TASK DETAILS
Give the data back exactly as it stands.

Records contained in a dataset
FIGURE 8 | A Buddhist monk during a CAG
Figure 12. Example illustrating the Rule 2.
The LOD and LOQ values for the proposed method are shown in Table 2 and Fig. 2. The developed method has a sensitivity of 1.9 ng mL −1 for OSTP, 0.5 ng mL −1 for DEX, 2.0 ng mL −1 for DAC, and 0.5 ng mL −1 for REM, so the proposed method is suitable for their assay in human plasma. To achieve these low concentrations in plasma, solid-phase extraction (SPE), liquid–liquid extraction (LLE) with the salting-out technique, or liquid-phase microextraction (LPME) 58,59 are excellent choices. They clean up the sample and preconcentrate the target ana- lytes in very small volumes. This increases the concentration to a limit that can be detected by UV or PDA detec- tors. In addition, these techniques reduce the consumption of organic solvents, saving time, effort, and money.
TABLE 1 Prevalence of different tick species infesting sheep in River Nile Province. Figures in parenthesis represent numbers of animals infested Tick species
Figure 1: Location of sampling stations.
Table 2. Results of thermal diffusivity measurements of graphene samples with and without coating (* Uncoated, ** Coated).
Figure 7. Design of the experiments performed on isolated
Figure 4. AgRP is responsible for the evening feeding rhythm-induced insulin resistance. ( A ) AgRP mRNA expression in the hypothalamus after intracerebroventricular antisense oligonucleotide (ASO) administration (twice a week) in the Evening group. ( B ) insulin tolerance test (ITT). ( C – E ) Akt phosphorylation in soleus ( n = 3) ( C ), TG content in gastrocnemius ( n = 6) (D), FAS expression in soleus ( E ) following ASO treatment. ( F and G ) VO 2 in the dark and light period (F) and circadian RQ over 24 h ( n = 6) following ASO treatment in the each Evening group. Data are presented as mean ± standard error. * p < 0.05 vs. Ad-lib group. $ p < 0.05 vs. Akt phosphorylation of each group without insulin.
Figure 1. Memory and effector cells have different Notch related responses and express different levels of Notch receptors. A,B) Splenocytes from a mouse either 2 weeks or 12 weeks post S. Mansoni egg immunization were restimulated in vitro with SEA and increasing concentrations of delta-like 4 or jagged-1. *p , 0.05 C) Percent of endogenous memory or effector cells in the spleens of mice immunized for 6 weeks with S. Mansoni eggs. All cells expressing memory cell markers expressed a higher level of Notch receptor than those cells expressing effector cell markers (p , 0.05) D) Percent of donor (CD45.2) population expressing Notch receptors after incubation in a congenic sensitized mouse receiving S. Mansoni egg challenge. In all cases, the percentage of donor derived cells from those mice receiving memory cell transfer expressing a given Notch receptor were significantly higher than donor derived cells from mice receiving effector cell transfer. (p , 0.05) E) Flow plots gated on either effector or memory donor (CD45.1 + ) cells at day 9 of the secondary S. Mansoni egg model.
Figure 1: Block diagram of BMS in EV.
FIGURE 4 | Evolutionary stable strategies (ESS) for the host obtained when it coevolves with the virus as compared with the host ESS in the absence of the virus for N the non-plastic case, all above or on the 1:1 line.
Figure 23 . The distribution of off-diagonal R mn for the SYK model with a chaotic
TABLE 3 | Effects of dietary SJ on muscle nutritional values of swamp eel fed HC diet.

WRITTEN RESPONSE
FIGURE 8 | A Buddhist monk during a CAG
Figure 12. Example illustrating the Rule 2.
The LOD and LOQ values for the proposed method are shown in Table 2 and Fig. 2. The developed method has a sensitivity of 1.9 ng mL −1 for OSTP, 0.5 ng mL −1 for DEX, 2.0 ng mL −1 for DAC, and 0.5 ng mL −1 for REM, so the proposed method is suitable for their assay in human plasma. To achieve these low concentrations in plasma, solid-phase extraction (SPE), liquid–liquid extraction (LLE) with the salting-out technique, or liquid-phase microextraction (LPME) 58,59 are excellent choices. They clean up the sample and preconcentrate the target ana- lytes in very small volumes. This increases the concentration to a limit that can be detected by UV or PDA detec- tors. In addition, these techniques reduce the consumption of organic solvents, saving time, effort, and money.
TABLE 1 Prevalence of different tick species infesting sheep in River Nile Province. Figures in parenthesis represent numbers of animals infested Tick species
Figure 1: Location of sampling stations.
Table 2. Results of thermal diffusivity measurements of graphene samples with and without coating (* Uncoated, ** Coated).
Figure 7. Design of the experiments performed on isolated
Figure 4. AgRP is responsible for the evening feeding rhythm-induced insulin resistance. ( A ) AgRP mRNA expression in the hypothalamus after intracerebroventricular antisense oligonucleotide (ASO) administration (twice a week) in the Evening group. ( B ) insulin tolerance test (ITT). ( C – E ) Akt phosphorylation in soleus ( n = 3) ( C ), TG content in gastrocnemius ( n = 6) (D), FAS expression in soleus ( E ) following ASO treatment. ( F and G ) VO 2 in the dark and light period (F) and circadian RQ over 24 h ( n = 6) following ASO treatment in the each Evening group. Data are presented as mean ± standard error. * p < 0.05 vs. Ad-lib group. $ p < 0.05 vs. Akt phosphorylation of each group without insulin.
Figure 1. Memory and effector cells have different Notch related responses and express different levels of Notch receptors. A,B) Splenocytes from a mouse either 2 weeks or 12 weeks post S. Mansoni egg immunization were restimulated in vitro with SEA and increasing concentrations of delta-like 4 or jagged-1. *p , 0.05 C) Percent of endogenous memory or effector cells in the spleens of mice immunized for 6 weeks with S. Mansoni eggs. All cells expressing memory cell markers expressed a higher level of Notch receptor than those cells expressing effector cell markers (p , 0.05) D) Percent of donor (CD45.2) population expressing Notch receptors after incubation in a congenic sensitized mouse receiving S. Mansoni egg challenge. In all cases, the percentage of donor derived cells from those mice receiving memory cell transfer expressing a given Notch receptor were significantly higher than donor derived cells from mice receiving effector cell transfer. (p , 0.05) E) Flow plots gated on either effector or memory donor (CD45.1 + ) cells at day 9 of the secondary S. Mansoni egg model.
Figure 1: Block diagram of BMS in EV.
FIGURE 4 | Evolutionary stable strategies (ESS) for the host obtained when it coevolves with the virus as compared with the host ESS in the absence of the virus for N the non-plastic case, all above or on the 1:1 line.
Figure 23 . The distribution of off-diagonal R mn for the SYK model with a chaotic
TABLE 3 | Effects of dietary SJ on muscle nutritional values of swamp eel fed HC diet.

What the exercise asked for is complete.